Round two: Roundtable: John Harwood, Wall Street Journal/CNBC; Jon Meacham, Newsweek managing editor and "American Gospel," back
; and Judy Woodruff, PBS special correspondent and former host of CNN's "Inside Politics." Let the parade of bullet points begin:
  • Harwood starts it off with a hat tip to Mother's Day. Shocking that Tim forgot about that.

  • Woodruff notes that the White House "needs a win badly right now" and notes that only Nixon went this long under 40% approval. Even in red states, the natives are restless.
  • Meacham's mag says that 53% think the NSA phone call database is an unacceptable invasion of privacy; Meacham notes that while Bush may go on TV tomorrow to discuss immigration, medicare, and tax cuts, "80 percent or more of folks who are disapproving of the president are disapproving of three big things: Iraq, Katrina and the deficit." He also notes that Bush will be going into midterms with the lowest poll numbers in the history of polling.
  • Says Harwood: The NSA scandal is an "inkblot test" for America, and gives Meacham a hat-tip by calling it "a question of faith" - do Americans have faith in the good intentions of the administration? (Related: Matt Cooper wonders in Time if this is a tipping point.)
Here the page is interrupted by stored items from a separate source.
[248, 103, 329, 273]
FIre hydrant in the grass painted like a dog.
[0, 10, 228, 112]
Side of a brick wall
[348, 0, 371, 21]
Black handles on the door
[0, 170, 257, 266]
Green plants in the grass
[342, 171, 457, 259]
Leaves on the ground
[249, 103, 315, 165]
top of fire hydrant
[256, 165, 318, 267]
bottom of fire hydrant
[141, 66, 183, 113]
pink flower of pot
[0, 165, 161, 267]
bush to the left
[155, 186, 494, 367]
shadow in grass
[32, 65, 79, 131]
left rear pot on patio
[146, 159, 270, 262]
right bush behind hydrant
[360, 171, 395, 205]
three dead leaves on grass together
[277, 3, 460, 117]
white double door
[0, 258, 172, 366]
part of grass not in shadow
  • Russert brings it back to McCain, who finally spoke at Liberty University. Woodruff says it was a "smart" "safe" speech. Harwood says McCain is still a maverick, dammit. John Meacham quotes John Adams on polemical divinity and polemical politics. I wonder why we are suddenly talking about John McCain. More time is spent talking about McCain than NSA spying.
  • Midterm elections: Can Republicans come back? Meacham says it's gonna be "1994 all over again" except this time with the Dems. Harwood reminds us all not to forget what the Republicans have in the bank: literally, what they have in the bank. They're freaking loaded. $44 mil and counting. Who says elections can't be bought? Woodruff says Dems are worrying now about what they actually DO when they get there. Which Tim loves, of course, because it means he can close thusly: "Some Democrats saying, "Maybe it's better if we don't win, that way we can have the issues." Oh really Tim? Which Democrats are secretly hoping to lose? Did they go on the record? Are you prepared to back that up, or is that just a partisan punchline underscoring a well-used Republican talking point? And by the way, can you tell us more about Saddam's intimate connection to al Qaeda? Thanks much.
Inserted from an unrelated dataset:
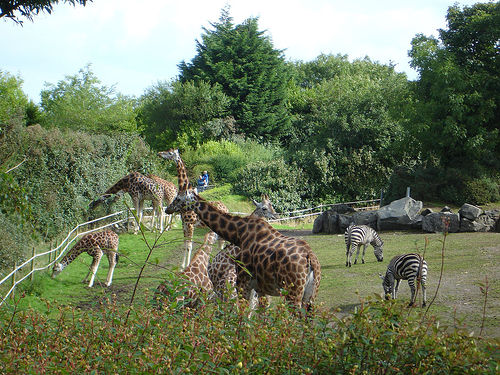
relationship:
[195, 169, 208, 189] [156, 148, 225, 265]
man behind giraffe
  • Meet the Press minute: CIA director William E. Colby under fire for domestic surveillance, parsing the word "wrong" as "not necessarily illegal." He is about as forthcoming as Cheney on a chatty day. Some interesting background on Colby here. Also note the fab head of hair on NBC's Ford Rowan, whose name and coif puts Ron Burgundy to shame.
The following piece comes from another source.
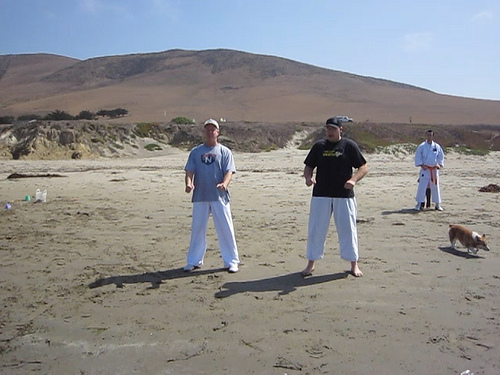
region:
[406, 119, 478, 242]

  • Russert closes with another shout-out to the Buffalo Sabres and their dreams of Lord Stanley's cup, and a decidedly uncomfortable shout-out to Mother's Day. I mean, he really looks like he's in pain. Please note that CIA scandal and Michael Hayden's lukewarm reception on as potential CIA boss was not mentioned, nor was the looming possibility that Rove will be indicted on Plamegate charges. I'm just saying.And that's it for Meet The Press, unless you count the commercial with the kids shilling for coal. What a fun, illuminating way to spend a Sunday morning. Sigh. See you next week, because if it's Sunday, then it's RussertWatch. See you next week, Tim. Nice haircut.
  • UPDATE: Several commenters have rightly pointed out that Newt's flat-out justification of NSA wiretapping as "totally legal" is "totally debatable," at best. I ought to have called that out as well (and so, too, should have Tim).